Integration is not merely moulding people perceived to be as ‘alien’ to fit into normative notions of native, host culture – this is forced assimilation. Whilst I very much enjoy being influenced by British culture and performing some stereotypical British acts, I don’t believe this is what should qualify as being fully-integrated. I think a part of it should be an interest in the host culture, but this should be one of inter-cultural exchange. I do understand that when I moved to Germany, the UK and finally Belgium, I didn’t want to ignore the local heritage and hide out in my room eating pasta just the way I like it. But like I opened my doors to new cultural influences, so the national host culture should open its doors to the myriad of cultural communities that influence it.
Integration isn’t a one-way street integrating aliens, nor a two way street of a dialogue between minority and majority communities – but a multilateral process in recognising cultural plurality and the diverse richness that this brings. Integration is about cracking open fixed notions of what it is to be British, German, Romanian, Spanish or European.
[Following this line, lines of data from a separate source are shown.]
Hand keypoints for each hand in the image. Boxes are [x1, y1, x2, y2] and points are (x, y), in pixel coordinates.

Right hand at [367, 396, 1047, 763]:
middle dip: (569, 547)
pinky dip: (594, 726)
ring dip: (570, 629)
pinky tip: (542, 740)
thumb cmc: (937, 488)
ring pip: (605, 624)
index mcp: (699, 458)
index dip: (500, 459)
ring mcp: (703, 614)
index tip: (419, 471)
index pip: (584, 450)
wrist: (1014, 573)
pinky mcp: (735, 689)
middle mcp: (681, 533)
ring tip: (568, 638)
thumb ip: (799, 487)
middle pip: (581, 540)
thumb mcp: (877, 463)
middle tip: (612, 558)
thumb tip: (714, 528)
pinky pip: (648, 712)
It’s about creating these as fluid categories that change alongside the changing demographic and cultural composition of the country – allowing for hybridity of identity and experience accordingly.
Integration is not merely moulding people perceived to be as ‘alien’ to fit into normative notions of native, host culture – this is forced assimilation
Most importantly, integration is not an other-worldly entity to be imposed on our society by the government, EU or international bodies. Integration can very much begin with you. Important integration policies that we need the government for are those that work to provide minority and migrant communities, who suffer from the hurdles of linguistic difficulties, culturally translating skills, translating qualifications to make them valid and most importantly xenophobic and racist prejudice. Yet, integration is also something you can practice in your everyday life. It’s easy to hurl words that our societies are torn apart, we are divided and government is not promoting a socially cohesive society. I mean you’d be right, but integration starts with you. Reach out to alienated, vulnerable members of your community – a smile, a greeting and a few words with respect and dignity go a long way. Attend events in your local community – hell, even organise them if you feel inspired enough. Engage and most importantly send the message: you belong.
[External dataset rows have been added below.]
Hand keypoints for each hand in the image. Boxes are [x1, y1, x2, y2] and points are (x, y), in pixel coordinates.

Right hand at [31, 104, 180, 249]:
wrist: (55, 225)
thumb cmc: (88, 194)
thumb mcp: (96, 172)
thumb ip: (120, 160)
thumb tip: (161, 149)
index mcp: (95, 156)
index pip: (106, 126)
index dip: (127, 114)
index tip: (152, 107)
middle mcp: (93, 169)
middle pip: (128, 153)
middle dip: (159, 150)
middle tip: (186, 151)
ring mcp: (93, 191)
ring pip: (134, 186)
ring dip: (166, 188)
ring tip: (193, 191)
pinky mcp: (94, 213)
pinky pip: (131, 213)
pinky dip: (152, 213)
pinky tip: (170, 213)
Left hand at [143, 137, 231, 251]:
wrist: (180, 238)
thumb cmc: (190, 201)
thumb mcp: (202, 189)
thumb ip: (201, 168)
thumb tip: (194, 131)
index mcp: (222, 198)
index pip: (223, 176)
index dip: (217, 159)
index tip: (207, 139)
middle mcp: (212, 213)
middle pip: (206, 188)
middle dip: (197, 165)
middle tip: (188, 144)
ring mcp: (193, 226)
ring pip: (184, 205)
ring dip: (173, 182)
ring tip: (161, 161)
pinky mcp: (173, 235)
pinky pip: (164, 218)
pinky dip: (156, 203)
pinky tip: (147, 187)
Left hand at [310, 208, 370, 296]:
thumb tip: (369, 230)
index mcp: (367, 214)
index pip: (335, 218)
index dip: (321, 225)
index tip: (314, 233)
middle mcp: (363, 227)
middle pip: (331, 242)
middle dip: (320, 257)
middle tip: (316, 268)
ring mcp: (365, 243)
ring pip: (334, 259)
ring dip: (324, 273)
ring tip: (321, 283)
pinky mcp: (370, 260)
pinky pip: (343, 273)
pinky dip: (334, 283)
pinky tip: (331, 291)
The story of the Korean migrant rang so true to me, also because it mirrors a similar experience of mine, having moved to Germany at the age of 5 and taking a test in English for my school – speaking neither German or English. The powerlessness and frustration that is felt in these moments are feelings that we need to remember in these times where integration is something we wish to impose, and eulogise. This was one of many experiences, others include being asked where my father’s pizzeria was or if I liked Berlusconi at the age of 5 at the dentist, constantly being asked why my accent sounds the way it does (with copious guesses as to where I could possibly be from). Let’s not try and see this world through a national lens, but rather celebrate the cultural plurality and diversity that comes with migration. And I think then, when we understand that nobody is condemned to not belong, can we finally get a taste of what integration is.